Two members spent an extra night camping on the mountain, and the rest of us spent the extra day visiting with the residents. As we all eventually wound up at base camp, we ate and drank like kings with our new friends on homemade smoked fish jerky, fresh fruit, powdered milk, warm beer, and the last of our camping rations. Later on the boat ride back we would stop in Pagan lagoon for a delicious sunset feast prepared by the ships crew- but still, it’s hard to beat canned sardines and Tang when you’re exhausted. We shared music, photos, and stories of generations of residents in the past as well as our time up on the mountain and signed their picnic table with a sharpie. We patted the heads of several dogs, a doomed coconut crab, and a rooster named Shampoo. Gifts and handshakes were exchanged, and with a great many moans and groans we loaded our putrid belongings and full hearts onto the skiff to re-board the Super Emerald and begin the long journey back towards wherever we had come from.

Agrigan is the seventh island from Saipan, approximately 240mi north.
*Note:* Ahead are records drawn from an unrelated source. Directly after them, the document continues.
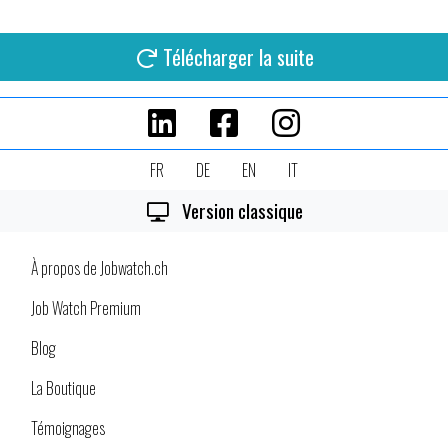
Télécharger la suite
FR
DE
EN
IT
Version classique
À propos de Jobwatch.ch
Job Watch Premium
Blog
La Boutique
Témoignages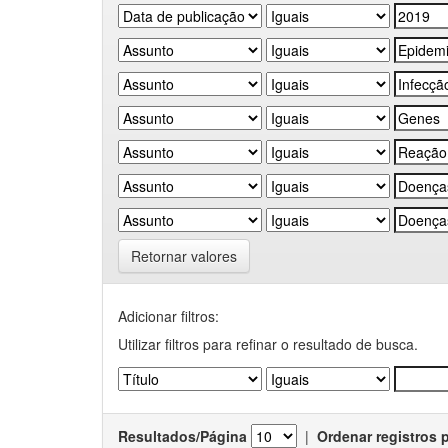
Retornar valores
Adicionar filtros:
Utilizar filtros para refinar o resultado de busca.
Resultados/Página
|
Ordenar registros 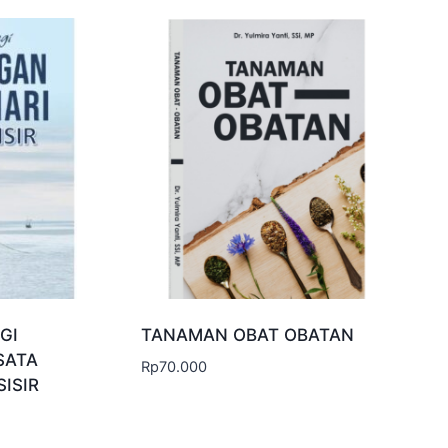
GI
TANAMAN OBAT OBATAN
SATA
Rp
70.000
ISIR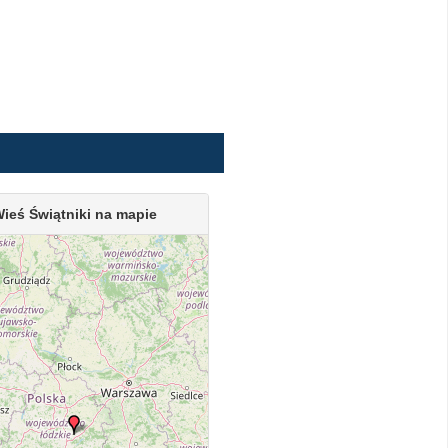
ieś Świątniki na mapie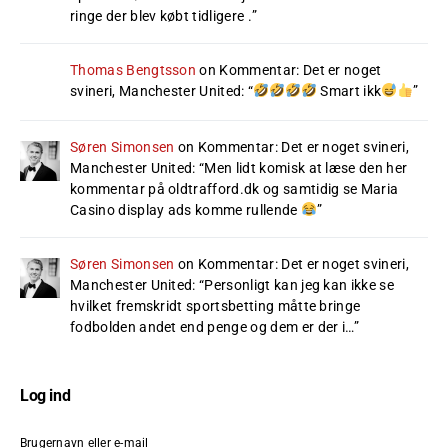
ringe der blev købt tidligere .
”
Thomas Bengtsson
on
Kommentar: Det er noget
svineri, Manchester United
: “
Smart ikk
”
Søren Simonsen
on
Kommentar: Det er noget svineri,
Manchester United
: “
Men lidt komisk at læse den her
kommentar på oldtrafford.dk og samtidig se Maria
Casino display ads komme rullende
”
Søren Simonsen
on
Kommentar: Det er noget svineri,
Manchester United
: “
Personligt kan jeg kan ikke se
hvilket fremskridt sportsbetting måtte bringe
fodbolden andet end penge og dem er der i…
”
Log ind
Brugernavn eller e-mail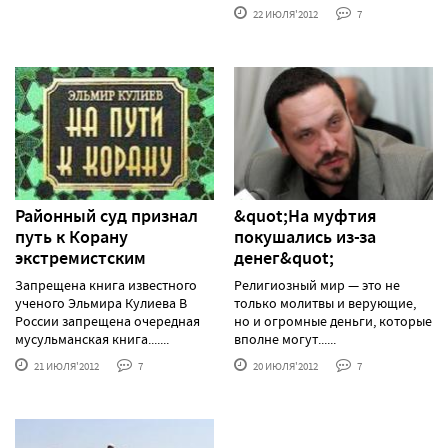
22 ИЮЛЯ'2012
7
Районный суд признал
&quot;На муфтия
путь к Корану
покушались из-за
экстремистским
денег&quot;
Запрещена книга известного
Религиозный мир — это не
ученого Эльмира Кулиева В
только молитвы и верующие,
России запрещена очередная
но и огромные деньги, которые
мусульманская книга.......
вполне могут......
21 ИЮЛЯ'2012
7
20 ИЮЛЯ'2012
7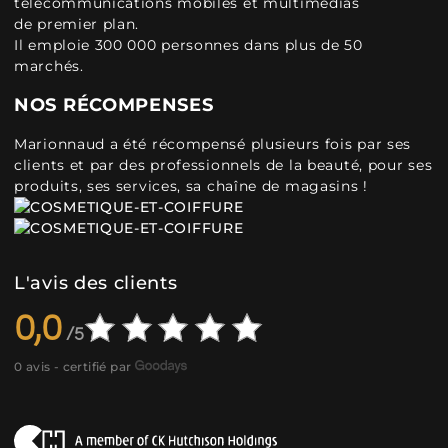
télécommunications mobiles et multimédias
de premier plan.
Il emploie 300 000 personnes dans plus de 50
marchés.
NOS RÉCOMPENSES
Marionnaud a été récompensé plusieurs fois par ses
clients et par des professionnels de la beauté, pour ses
produits, ses services, sa chaîne de magasins !
L'avis des clients
0,0
0 avis - certifié par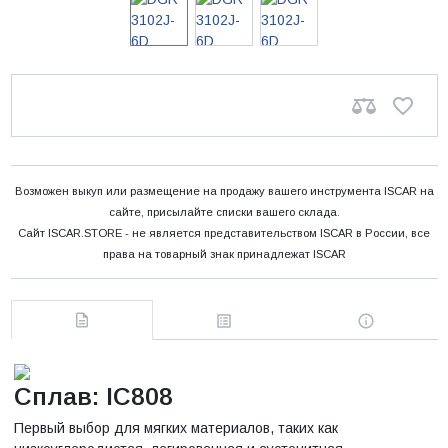
Возможен выкуп или размещение на продажу вашего инструмента ISCAR на
сайте, присылайте списки вашего склада.
Сайт ISCAR.STORE - не является представительством ISCAR в России, все
права на товарный знак принадлежат ISCAR
Сплав: IC808
Первый выбор для мягких материалов, таких как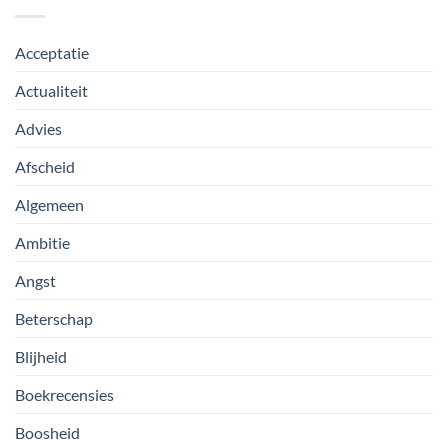
Acceptatie
Actualiteit
Advies
Afscheid
Algemeen
Ambitie
Angst
Beterschap
Blijheid
Boekrecensies
Boosheid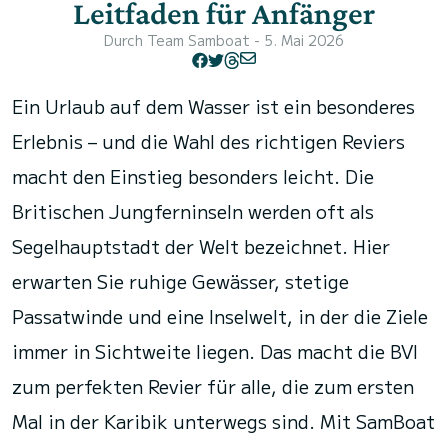
Leitfaden für Anfänger
Durch
Team Samboat
- 5. Mai 2026
Ein Urlaub auf dem Wasser ist ein besonderes
Erlebnis – und die Wahl des richtigen Reviers
macht den Einstieg besonders leicht. Die
Britischen Jungferninseln werden oft als
Segelhauptstadt der Welt bezeichnet. Hier
erwarten Sie ruhige Gewässer, stetige
Passatwinde und eine Inselwelt, in der die Ziele
immer in Sichtweite liegen. Das macht die BVI
zum perfekten Revier für alle, die zum ersten
Mal in der Karibik unterwegs sind. Mit SamBoat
Five men live there presently, working on building and beautification projects assigned by NIMO. It is challenging work, far from support and resources, but they are doing a great job. The small community is kept clean and tidy, with flowers and edible produce planted everywhere. During our stay there we found the facilities to be quite livable, albeit challenging in some ways. There is no running water, but the outhouses were well maintained and sanitary. There is no power grid, but the generator and solar chargers were ample for our occasional device charging needs. It was actually quite refreshing to use electronics on a very minimal basis. There is no Joeten, but the sea and the forest provide more than enough to eat. In conclusion, I would encourage anyone looking for adventure and a meaningful break from their “regular” life to contact the Northern Islands Mayor’s Office about participating in their ongoing projects.

Special thanks to the guides/cutters — Ray Sablan, Joe Omar, Lawrence Twelbang, Inos Germinaro; Agrigan residents Chris Kaipat, Jeremy Tapolei, Eddie Suares, AJ Suares, CJ Tapolei; the climbers — Clint Kaul, Rob Suero, David Darby, Roger Kaul; Mayor Ben Santos; the crew of the Super Emerald; and Fishing and Tackle store.

Note: despite this article being about the experiences of a team I was merely accompanying to document, a sense of comradarie developed through the shared labors and difficulties to such degree that by the completion of the goal, there was no “I” and “them” but rather “we,” and the pronouns used in this writing intentionally reflect that.